Copy out every line of text in the material below without changing anything, and leave the pictures out.
- - - - -
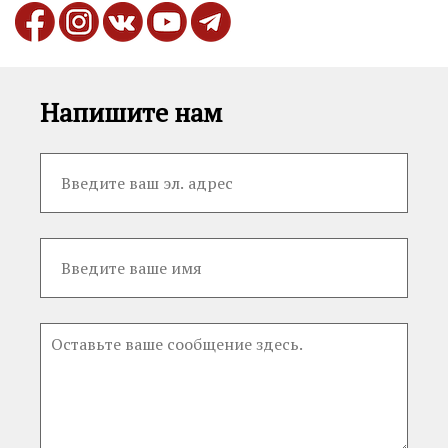
Напишите нам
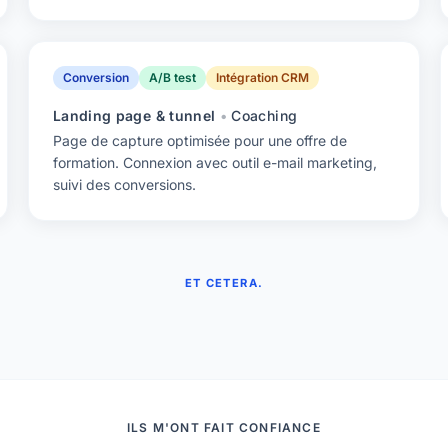
Conversion
A/B test
Intégration CRM
Landing page & tunnel
•
Coaching
Page de capture optimisée pour une offre de
formation. Connexion avec outil e-mail marketing,
suivi des conversions.
ET CETERA.
ILS M'ONT FAIT CONFIANCE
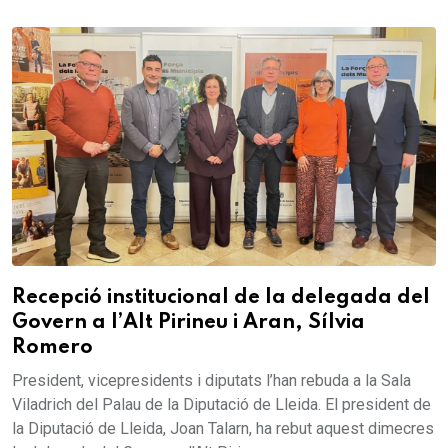
Recepció institucional de la delegada del
Govern a l’Alt Pirineu i Aran, Sílvia
Romero
President, vicepresidents i diputats l’han rebuda a la Sala
Viladrich del Palau de la Diputació de Lleida. El president de
la Diputació de Lleida, Joan Talarn, ha rebut aquest dimecres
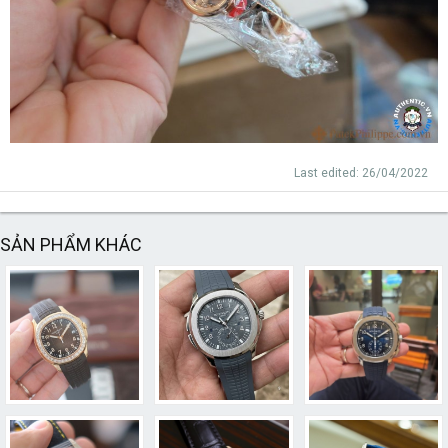
Last edited:
26/04/2022
SẢN PHẨM KHÁC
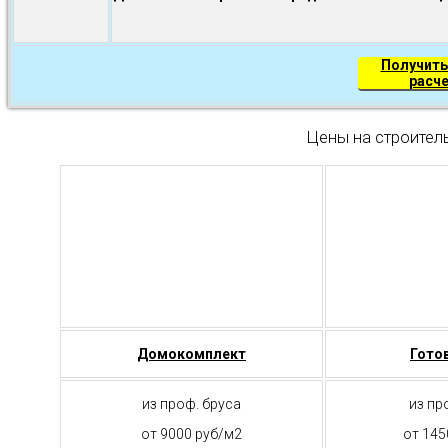
Получить
расч
Цены на строител
Домокомплект
Гото
из проф. бруса
из пр
от 9000 руб/м2
от 145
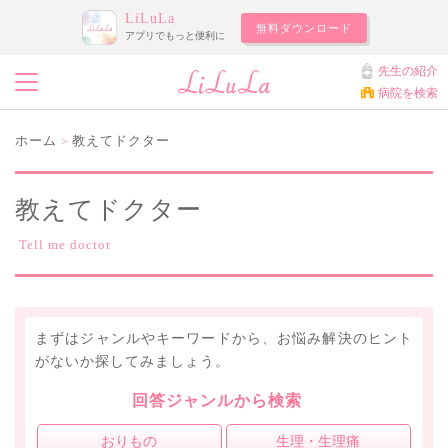
LiLuLa
無料ダウンロード
アプリでもっと便利に
先生の紹介
病院を検索
ホーム
教えてドクター
>
教えてドクター
Tell me doctor
まずはジャンルやキーワードから、お悩み解決のヒント
がないか探してみましょう。
回答ジャンルから検索
おりもの
生理・生理痛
- - - - -
_Final answer:_
Напишите нам
Conversion
A/B test
Intégration CRM
Landing page & tunnel
•
Coaching
Page de capture optimisée pour une offre de
formation. Connexion avec outil e-mail marketing,
suivi des conversions.
ET CETERA.
ILS M'ONT FAIT CONFIANCE
Recepció institucional de la delegada del
Govern a l’Alt Pirineu i Aran, Sílvia
Romero
President, vicepresidents i diputats l’han rebuda a la Sala
Viladrich del Palau de la Diputació de Lleida. El president de
la Diputació de Lleida, Joan Talarn, ha rebut aquest dimecres
Last edited:
26/04/2022
SẢN PHẨM KHÁC
Получить
расч
Цены на строител
Домокомплект
Гото
из проф. бруса
из пр
от 9000 руб/м2
от 145
LiLuLa
無料ダウンロード
アプリでもっと便利に
先生の紹介
病院を検索
ホーム
教えてドクター
>
教えてドクター
Tell me doctor
まずはジャンルやキーワードから、お悩み解決のヒント
がないか探してみましょう。
回答ジャンルから検索
おりもの
生理・生理痛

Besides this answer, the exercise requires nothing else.